I don't know if any man in history has ever formulated this thought. Perhaps... not.

N is gallivanting in Vietnam with new-found boyfriend Ku. She recently told me that she wants a lot of money, so that she may travel as she wishes. She is also letting go of her feminist dreams, thinking them unpractical - she is no longer going to Ruttgers for a master's program in gender studies, despite my urgings. I don't know if I feel this loss more keenly than she does. I always imagined that Ruttgers may be a cornerstone in her life, that will define her way of thinking for many years to come, that will enrich her with friends who share her passions - soul-partners, such an abundance of soul-partners she will never have a chance to meet again. 

Im is gallivanting in the Philippines with new-found boyfriend J.

M is gallivanting in China/Mongolia with now-medium-term boyfriend D.

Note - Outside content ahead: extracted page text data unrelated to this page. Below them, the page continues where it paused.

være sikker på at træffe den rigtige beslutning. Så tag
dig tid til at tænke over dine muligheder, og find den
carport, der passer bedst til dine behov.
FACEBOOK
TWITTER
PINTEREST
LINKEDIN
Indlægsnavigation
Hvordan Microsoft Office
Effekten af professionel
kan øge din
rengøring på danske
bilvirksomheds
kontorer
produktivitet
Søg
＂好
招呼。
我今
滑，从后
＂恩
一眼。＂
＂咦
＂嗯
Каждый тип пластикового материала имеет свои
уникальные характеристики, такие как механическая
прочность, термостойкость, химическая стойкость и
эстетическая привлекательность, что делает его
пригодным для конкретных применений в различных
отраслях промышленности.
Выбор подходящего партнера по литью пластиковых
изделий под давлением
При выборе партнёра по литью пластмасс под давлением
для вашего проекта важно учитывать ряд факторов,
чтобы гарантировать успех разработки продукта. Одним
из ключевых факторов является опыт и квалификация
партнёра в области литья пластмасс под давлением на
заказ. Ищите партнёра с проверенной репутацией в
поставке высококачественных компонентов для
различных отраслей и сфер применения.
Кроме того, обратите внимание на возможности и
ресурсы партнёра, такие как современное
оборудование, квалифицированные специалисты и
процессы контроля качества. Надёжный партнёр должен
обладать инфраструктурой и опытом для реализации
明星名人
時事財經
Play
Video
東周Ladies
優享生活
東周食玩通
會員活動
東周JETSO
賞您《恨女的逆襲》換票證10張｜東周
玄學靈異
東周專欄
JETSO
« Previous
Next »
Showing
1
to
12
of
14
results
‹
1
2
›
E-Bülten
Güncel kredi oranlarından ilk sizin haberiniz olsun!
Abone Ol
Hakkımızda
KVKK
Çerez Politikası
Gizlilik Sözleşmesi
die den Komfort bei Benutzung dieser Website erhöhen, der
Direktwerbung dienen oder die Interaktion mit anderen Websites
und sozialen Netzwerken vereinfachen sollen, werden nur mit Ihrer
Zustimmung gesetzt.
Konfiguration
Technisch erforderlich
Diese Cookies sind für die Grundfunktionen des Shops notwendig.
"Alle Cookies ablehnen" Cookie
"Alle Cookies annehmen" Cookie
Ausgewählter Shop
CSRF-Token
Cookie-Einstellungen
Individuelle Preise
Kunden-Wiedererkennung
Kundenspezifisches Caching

S is finishing her psychiatry rotation in Melbourne, with medium-term boyfriend T.

L is studying for PSLE.

It amuses me to keep track of my sisters' current stable of boyfriends and girlfriends.

Monday, May 21, 2012

I asked a bartender out and we met in Ajihei. There was some initial confusion as to who my date was. The Ajihei waitress was convinced my lunch date had arrived before me - she led me to a table with a middle-aged lady. I cannot recall a single impression of the lady, except her age; I was so embarrassed I quickly stumbled out for air.  I was wondering if I had asked the right person out, or if V was ever going to show up. Thankfully, she did; she lost track of time while shopping for tops on Nassau.

Having at first admitted no particular preference for food, V revealed to me that she will not eat raw fish, so we ordered a shrimp and soft-shell crab roll for her. Despite my initial misgivings, they turned out delicious. V told me that graduate students were not normal people, that she could find no girl to talk to about make-up and shopping and manicures  during a miserable first year. I felt like the last guy on earth to talk to about make-up and shopping and manicures.

The conversation had me thinking: I have drawn similar conclusions about the nature of graduate students, or mostly those I've met in my department. That they are not normal. A majority of them fall into two categories. The first group comprise people who are exceptional and exceptionally focused in their work. The second comprise people who are less exceptional but are nevertheless focused; they tend to be ruled by their passions and insecurities. Neither group provide a reliable source of companionship.

Tuesday, May 01, 2012

A few days ago I found this library of used fantasy and sci-fi books in one of the undergraduate colleges. Princeton's undergrad colleges are fantastic, so many hidden libraries, pool tables, pianos, outpoor patios to sun in... I've been getting a huge kick exploring the the colleges - though I am a graduate student, I seem to be able to enter any undergraduate college with my access card, which is great. Back to the library, I browsed and borrowed Asimov's Nemesis, which I'm really getting into right now. How do you feel about Asimov?